However the tack has at least changed slightly. The reason, says The Task Force On Shale, is that gas can provide a bridge to a low-carbon future. This is a something of a recurring meme these days from the fracking industry, and it has legs because it's a complicated argument to debunk. But debunked it needs to be.
First, what the Task Force got right. When burnt in a power station fracked gas gives off approximately half the carbon dioxide of coal. This is good, although not good enough to prevent dangerous climate change, which requires use to cut our carbon use by 90% or more. However The Task Force at least admits this and is only advocating shale as a bridge to cleaner and greener technologies.
Now here's the bad news, starting with the length of the bridge. Even if all the anti-fracking groups packed up and went home, and even if the British geology behaves and gives the frackers a clean run, shale gas will take time to develop. It is the fuel of the next decade, not this. New gas power stations will need to be built to burn it. They will have a lifetime of thirty years and there is no precedent for shutting down profitable stations early.
That means four more decades of carbon fuelled power in this country. This essentially 'business as usual' scenario, if followed worldwide, could, in a worst case scenario, see us committed to a global temperature rise of 4 degrees by 2050 according to the IPCC. This is a point that's easy to misunderstand - Emma Thompson recently came a bit of a cropper with it - so let's be clear: we won't see a temperature rise of 4 degrees by 2050, but we will have burnt enough fossil fuels to make such a catastrophic change in the climate inevitable by 2100, even if we don't burn another lump of coal or cylinder of gas in the second half of the century.
Indeed, some say that a 4 degrees rise could occur as early as the 2060s. This is scary as I might still be alive then, although two thirds of the world's plant and animal species probably won't be.
The Task Force would argue that a 'dash for gas' would avert a worst case scenario, but there's another factor they haven't considered. Whilst we might not be burning any more coal - in fact we definitely won't be burning any more coal if we don't build any more coal fired power stations, as the ones we have will be almost all retired by the end of the decade - but, in the absence of a global deal, there's no reason why other people won't burn our coal for us. That's what happened in America. Fracking reduced their domestic coal use, but coal mining actually increased. They just exported more.
So instead of replacing coal, fracking just adds another fossil fuel to the mix to be burnt alongside the black rocks. Dress it up any way you like, this is not good. The solution, as the divestment people will tell you, is to Leave It In The Ground. Fracking is only better than coal if the coal stays in the earth. At present there is no way the fracking industry, or its government supporters, can guarantee that.
The problems though don't stop there. Once of the biggest unknowns about fracking is the amount of the gas, methane, than leaks out, either during production or on the way to the power stations.

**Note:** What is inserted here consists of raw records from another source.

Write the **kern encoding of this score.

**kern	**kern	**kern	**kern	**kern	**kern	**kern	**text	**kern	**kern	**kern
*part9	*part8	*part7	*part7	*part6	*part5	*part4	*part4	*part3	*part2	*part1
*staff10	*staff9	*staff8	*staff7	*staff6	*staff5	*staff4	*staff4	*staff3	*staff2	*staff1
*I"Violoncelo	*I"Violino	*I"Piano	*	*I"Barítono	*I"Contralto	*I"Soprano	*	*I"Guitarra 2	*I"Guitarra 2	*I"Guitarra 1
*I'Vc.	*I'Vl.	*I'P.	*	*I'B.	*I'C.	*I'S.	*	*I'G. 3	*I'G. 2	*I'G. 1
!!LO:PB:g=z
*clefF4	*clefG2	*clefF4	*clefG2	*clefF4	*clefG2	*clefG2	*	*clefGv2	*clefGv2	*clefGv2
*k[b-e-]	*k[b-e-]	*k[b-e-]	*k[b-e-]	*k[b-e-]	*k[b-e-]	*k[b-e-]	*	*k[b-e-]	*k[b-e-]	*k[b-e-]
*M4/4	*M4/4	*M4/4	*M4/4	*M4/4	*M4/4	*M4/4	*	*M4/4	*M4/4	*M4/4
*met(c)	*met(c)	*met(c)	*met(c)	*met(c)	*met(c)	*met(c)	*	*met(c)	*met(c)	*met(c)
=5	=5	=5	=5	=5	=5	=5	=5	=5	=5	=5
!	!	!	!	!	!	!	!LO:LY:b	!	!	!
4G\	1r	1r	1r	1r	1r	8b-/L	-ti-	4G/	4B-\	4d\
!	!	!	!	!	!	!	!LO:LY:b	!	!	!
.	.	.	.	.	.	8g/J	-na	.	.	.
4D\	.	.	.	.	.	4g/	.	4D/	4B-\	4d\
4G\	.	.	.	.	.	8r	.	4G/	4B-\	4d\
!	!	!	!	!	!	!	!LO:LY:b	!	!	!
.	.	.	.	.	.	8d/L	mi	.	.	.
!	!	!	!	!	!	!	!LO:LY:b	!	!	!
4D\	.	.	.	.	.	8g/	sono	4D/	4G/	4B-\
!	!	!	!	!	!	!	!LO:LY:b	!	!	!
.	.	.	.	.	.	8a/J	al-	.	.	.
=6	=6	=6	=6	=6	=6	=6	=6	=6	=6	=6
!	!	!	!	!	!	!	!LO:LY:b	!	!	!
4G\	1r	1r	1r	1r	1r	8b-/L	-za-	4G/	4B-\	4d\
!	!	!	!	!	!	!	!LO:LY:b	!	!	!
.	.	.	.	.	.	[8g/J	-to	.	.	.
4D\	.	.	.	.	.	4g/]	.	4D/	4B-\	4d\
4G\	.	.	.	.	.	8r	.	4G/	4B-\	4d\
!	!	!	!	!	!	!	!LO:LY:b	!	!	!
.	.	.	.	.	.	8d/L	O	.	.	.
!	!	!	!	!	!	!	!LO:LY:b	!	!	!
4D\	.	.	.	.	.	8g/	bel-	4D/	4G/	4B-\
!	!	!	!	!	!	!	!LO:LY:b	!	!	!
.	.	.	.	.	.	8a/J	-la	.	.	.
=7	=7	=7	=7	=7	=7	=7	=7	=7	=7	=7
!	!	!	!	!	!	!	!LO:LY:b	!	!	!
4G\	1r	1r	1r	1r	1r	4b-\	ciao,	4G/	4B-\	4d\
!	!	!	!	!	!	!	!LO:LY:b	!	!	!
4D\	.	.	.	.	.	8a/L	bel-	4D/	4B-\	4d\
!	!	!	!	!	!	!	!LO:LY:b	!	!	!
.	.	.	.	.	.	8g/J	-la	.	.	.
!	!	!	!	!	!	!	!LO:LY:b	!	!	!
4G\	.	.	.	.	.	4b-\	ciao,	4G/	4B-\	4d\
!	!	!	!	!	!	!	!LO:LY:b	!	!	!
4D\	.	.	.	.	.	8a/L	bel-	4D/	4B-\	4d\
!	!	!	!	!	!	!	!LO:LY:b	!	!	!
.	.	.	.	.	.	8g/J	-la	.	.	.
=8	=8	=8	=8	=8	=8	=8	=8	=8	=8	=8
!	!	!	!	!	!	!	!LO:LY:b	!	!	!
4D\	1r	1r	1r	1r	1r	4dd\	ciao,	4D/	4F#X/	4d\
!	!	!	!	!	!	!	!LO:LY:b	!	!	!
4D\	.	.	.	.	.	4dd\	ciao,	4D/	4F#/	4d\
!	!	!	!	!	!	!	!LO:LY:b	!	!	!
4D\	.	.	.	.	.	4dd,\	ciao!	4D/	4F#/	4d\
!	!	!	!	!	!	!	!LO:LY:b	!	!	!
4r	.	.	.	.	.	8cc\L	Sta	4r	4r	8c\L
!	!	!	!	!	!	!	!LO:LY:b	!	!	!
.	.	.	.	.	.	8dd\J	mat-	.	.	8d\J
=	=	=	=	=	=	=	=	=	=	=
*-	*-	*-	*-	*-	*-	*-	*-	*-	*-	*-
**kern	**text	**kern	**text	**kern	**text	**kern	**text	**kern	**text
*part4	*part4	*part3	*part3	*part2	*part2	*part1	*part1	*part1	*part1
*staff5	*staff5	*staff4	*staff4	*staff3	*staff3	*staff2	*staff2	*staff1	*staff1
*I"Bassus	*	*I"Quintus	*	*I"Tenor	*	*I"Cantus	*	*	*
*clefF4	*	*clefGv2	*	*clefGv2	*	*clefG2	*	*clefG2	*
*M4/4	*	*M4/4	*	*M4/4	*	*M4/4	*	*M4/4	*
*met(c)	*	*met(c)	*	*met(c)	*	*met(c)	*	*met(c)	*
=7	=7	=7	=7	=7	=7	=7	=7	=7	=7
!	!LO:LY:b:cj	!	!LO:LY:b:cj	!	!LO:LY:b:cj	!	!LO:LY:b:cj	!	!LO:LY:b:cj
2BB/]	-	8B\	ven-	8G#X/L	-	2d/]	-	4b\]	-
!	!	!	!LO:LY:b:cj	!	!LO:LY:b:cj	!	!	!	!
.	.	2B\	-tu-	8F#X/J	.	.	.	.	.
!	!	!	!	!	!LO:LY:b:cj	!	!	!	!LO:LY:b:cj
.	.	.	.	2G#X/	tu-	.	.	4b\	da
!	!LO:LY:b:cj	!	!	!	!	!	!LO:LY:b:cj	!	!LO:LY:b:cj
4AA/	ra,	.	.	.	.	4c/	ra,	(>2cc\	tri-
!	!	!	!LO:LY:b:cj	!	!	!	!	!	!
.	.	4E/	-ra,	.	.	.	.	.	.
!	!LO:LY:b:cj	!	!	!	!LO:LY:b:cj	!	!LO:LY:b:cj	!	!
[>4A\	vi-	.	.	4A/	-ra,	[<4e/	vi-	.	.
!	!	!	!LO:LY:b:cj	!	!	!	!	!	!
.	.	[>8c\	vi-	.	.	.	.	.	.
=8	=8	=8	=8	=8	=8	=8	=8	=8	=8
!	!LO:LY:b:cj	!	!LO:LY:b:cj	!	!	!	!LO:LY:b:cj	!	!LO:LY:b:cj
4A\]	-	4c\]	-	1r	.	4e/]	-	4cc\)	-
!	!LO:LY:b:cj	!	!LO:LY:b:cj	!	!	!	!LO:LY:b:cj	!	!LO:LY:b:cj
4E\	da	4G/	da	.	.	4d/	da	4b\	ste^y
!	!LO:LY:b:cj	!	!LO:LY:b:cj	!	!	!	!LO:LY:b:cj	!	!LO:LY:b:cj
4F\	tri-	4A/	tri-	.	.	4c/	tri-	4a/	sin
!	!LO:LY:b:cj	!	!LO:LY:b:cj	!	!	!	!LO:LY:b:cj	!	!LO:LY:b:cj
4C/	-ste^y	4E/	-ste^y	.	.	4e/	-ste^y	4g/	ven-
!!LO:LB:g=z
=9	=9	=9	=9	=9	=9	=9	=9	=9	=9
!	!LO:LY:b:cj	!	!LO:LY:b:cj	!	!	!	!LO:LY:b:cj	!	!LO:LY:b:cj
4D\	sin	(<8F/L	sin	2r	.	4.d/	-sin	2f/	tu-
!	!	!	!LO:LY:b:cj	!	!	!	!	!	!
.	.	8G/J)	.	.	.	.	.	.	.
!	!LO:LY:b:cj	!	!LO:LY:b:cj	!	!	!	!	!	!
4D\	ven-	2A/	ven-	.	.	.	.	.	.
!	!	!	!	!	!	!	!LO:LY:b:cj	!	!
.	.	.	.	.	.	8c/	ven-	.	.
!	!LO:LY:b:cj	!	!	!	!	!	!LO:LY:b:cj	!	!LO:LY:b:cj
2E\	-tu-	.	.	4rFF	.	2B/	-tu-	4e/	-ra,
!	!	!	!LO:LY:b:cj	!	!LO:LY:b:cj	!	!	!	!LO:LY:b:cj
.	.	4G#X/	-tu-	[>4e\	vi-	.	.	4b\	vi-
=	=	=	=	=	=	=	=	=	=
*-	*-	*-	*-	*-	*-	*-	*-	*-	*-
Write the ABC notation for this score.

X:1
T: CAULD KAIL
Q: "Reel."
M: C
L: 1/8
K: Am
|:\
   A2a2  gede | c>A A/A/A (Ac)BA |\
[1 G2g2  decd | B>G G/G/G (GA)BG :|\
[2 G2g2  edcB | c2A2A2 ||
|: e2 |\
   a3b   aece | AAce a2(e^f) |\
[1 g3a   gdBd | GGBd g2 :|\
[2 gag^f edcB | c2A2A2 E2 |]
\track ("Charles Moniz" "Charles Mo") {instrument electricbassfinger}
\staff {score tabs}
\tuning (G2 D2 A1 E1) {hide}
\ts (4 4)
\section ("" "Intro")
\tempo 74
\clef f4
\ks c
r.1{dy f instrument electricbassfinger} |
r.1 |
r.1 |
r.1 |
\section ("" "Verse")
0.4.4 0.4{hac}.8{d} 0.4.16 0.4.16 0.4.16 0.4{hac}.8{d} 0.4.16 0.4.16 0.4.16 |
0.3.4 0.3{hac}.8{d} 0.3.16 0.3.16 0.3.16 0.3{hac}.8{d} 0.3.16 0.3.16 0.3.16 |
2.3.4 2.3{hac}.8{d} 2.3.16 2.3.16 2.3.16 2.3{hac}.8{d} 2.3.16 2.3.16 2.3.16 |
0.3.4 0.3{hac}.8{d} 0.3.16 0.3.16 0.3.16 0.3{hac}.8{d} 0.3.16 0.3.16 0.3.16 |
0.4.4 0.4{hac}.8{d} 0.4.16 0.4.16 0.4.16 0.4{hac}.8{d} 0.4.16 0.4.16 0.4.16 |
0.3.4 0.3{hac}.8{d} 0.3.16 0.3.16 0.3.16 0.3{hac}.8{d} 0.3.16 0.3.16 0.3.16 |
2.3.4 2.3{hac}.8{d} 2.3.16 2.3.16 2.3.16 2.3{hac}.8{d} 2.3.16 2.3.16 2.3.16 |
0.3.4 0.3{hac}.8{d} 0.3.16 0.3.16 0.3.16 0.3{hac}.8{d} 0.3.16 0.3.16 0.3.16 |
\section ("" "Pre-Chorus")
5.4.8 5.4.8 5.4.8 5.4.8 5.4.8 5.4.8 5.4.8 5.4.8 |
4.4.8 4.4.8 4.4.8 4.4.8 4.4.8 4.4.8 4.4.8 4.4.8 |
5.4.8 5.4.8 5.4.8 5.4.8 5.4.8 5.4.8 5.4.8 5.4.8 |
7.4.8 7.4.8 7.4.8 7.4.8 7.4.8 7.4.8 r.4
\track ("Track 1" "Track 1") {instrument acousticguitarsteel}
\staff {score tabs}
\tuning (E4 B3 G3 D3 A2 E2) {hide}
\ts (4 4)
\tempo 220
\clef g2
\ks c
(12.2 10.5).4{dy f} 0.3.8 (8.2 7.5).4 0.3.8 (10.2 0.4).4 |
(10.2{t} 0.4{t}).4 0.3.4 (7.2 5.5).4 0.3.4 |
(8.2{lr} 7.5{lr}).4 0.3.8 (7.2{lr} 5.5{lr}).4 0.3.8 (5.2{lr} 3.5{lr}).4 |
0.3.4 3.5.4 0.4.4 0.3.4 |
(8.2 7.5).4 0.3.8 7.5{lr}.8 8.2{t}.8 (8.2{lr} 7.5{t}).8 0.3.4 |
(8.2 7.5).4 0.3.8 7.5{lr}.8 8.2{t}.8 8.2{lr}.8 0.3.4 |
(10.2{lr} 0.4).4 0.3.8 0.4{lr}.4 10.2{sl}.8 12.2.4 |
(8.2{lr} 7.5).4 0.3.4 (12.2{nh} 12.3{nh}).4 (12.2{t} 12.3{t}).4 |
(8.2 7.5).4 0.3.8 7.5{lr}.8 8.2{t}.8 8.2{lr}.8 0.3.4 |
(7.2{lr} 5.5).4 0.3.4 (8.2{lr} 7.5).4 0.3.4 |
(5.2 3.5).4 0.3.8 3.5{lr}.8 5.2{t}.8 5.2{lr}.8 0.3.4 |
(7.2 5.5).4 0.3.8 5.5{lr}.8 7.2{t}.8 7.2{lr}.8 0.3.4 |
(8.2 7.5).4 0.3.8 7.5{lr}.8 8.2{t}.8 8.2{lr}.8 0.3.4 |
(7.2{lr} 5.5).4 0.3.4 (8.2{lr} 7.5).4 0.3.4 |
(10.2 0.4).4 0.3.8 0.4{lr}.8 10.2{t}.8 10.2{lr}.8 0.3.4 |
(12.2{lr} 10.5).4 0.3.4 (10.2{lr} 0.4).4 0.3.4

Methane is a far more potent greenhouse gas than carbon dioxide, and this is only partly offset by its
shorter life in the atmosphere. Overall the IPCC considers methane to be thirty times more potent than carbon dioxide, so the leakage rate is very important. Industry funded studies show very low rates, but independent studies have produced leakage rates of 12% or more. As a rate of just 3.6% would be enough to wipe any gains from the cleaner combustion of methane, these figures are worrying.
Incidentally, it's very easy to get yourself confused on this issue to. Methane is much heavier than carbon dioxide, so 3% of a certain amount of methane weighs a lot more than 3% of the equivalent amount of carbon dioxide. The House of Lords committee managed to confuse just about everyone by claiming Greenpeace had got this figure wrong, when it appears it that it was them who were confusing people.
Then there is the very real threat that fracking will up all the money the government has allocated to 'low carbon' energy, leaving solar, wind and energy conservation stranded.
All of this means that even if fracking was clean and safe, and even if there were hundreds of communities queueing up to welcome the rigs, its contribution to climate change would rule it out as a future energy source.
The Task Force would no doubt reply that I'm not being realistic, that the renewable alternatives just aren't there. But I would reply to them by asking: why aren't they there?
Is it because the government prefers to frack the Labour north rather than build wind farms in the Tory south, because it prefers to accept donations from the existing fossil fuel industry rather than pump prime the new solar revolution and because it prefers to risk catastrophe in the long term rather than spend money on prevention now?
It is a funny sort of 'realism' that ignores the physics of the problem in favour of the economics and the politics.